Yates Memo Spurs Reviews of D&O Indemnification, Insurance

By Che Odom

Dec. 14 — The Department of Justice's focus on individual liability for corporate crimes is spurring directors and officers to push for measures that provide them with advancement of legal fees and the maximum indemnification possible, attorneys say.

“The Yates memo and economic pressures in some sectors, such as energy, are creating concern among individuals,” causing them to “prod companies to look again at their exclusions and expense advancement provisions,” Louis Goldberg, a partner in the New York office of Davis Polk & Wardwell LLP who focuses on corporate transactions, told Bloomberg BNA in an interview Dec. 14.

In a Sept. 9 memo, Deputy Attorney General Sally Quillian Yates directed federal prosecutors not to reduce penalties for corporations seeking settlement unless they disclose information about individual wrongdoers within their organizations. The change reportedly was in response to criticism that the government didn't do enough to punish wrongdoers in the financial crisis.

The memo is heightening concern among officers and directors about the adequacy of their insurance and other devices designed to protect them from government criminal and civil enforcement actions, Michael J. Biles, a securities litigation partner in the Austin, Texas, office of King & Spalding LLP, told Bloomberg BNA in an interview Dec. 14.
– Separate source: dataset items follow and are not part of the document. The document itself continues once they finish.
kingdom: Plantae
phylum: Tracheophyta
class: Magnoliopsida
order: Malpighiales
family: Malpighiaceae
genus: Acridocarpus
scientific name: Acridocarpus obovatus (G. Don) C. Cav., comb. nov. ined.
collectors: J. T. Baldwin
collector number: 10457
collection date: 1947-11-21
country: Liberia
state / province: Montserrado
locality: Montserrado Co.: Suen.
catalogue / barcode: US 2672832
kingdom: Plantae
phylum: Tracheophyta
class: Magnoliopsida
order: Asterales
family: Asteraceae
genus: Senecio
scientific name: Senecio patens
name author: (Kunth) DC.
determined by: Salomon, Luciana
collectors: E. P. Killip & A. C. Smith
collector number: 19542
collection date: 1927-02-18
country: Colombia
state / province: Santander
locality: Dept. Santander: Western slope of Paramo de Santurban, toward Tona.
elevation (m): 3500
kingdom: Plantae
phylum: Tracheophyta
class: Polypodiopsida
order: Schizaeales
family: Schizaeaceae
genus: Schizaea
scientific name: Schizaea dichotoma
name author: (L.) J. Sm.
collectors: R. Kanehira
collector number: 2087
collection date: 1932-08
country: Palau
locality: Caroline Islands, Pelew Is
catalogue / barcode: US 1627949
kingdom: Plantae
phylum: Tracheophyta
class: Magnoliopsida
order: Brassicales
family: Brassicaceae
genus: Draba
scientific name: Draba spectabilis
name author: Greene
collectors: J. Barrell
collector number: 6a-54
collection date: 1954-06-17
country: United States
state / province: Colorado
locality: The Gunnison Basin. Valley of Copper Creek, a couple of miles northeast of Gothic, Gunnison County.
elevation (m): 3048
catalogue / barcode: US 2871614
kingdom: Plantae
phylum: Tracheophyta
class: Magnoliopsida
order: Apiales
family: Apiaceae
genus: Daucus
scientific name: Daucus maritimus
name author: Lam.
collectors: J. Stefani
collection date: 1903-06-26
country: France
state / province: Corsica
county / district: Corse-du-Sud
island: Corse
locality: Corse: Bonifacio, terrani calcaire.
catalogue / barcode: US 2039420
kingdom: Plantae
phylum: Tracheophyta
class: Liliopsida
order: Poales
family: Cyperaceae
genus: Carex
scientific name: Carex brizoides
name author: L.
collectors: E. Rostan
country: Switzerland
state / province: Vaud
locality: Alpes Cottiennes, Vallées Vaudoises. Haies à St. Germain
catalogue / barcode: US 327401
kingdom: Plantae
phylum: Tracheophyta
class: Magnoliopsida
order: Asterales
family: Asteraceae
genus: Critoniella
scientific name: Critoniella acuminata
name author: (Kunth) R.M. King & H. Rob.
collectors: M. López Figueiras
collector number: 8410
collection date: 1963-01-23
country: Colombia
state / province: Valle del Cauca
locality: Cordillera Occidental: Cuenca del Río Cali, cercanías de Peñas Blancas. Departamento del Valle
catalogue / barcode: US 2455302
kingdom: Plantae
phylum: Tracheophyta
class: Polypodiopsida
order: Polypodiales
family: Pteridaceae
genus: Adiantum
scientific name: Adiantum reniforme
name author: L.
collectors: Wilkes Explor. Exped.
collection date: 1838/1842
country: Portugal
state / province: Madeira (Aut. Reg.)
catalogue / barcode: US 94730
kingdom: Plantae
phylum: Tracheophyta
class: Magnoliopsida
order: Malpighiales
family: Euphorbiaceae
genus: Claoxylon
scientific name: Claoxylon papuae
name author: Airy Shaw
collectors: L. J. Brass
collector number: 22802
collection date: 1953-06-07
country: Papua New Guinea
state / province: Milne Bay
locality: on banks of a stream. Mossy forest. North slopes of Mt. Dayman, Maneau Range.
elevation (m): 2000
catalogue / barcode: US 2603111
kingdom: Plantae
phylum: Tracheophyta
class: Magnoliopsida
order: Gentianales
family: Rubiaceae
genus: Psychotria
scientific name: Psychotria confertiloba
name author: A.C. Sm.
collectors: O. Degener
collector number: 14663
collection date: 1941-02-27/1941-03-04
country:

“Accordingly, we have seen an increased focus by officers and directors of public companies to make sure that their indemnification and advancement rights are mandatory,” he said.

Provisions Necessary

Often the individual, who is the target of prosecutors, has left the company even before the enforcement action occurs, Biles said.

“Unless the company has mandatory advancement and indemnification provisions in its bylaws, the company generally has no obligation to fund the defense of the government action,” he added.

Goldberg said that he is seeing directors and officers pushing for a review of such provisions in corporate bylaws, standalone agreements and insurance policies.

“Anytime there is something new, an event or development that makes people concerned about individual liability, they are going to press companies to look again to see if their provisions are state-of-the-art,” he said.

Look to Indemnification First

With a large company, such as Exxon Mobil Corp., indemnification is usually enough, but that is not true for smaller companies, Goldberg continued. “Only when the company becomes troubled or distressed, will you be looking to the insurance,” he said.

Directors and officers want to make sure the exclusions are properly written and that expense advancements allow for payments throughout the life of the case, so that the individual doesn't accrue attorneys' fees, he said.

Insurance Matters

Biles said his firm has seen an increased demand for provisions in director-and-office insurance that provide coverage directly to individual officers and directors when the company is “unable or unwilling to indemnify or advance attorneys' fees.”

Directors and officers should make sure they have mandatory, not permissive, advancement and indemnification rights under the bylaws and that they have sufficient insurance coverage as a result of the Yates memo, Biles said.

Also, they should ensure that the “bad acts” or “personal benefits” exclusions in their policies are only triggered upon a “final adjudication” of the facts underlying the exclusion, he added.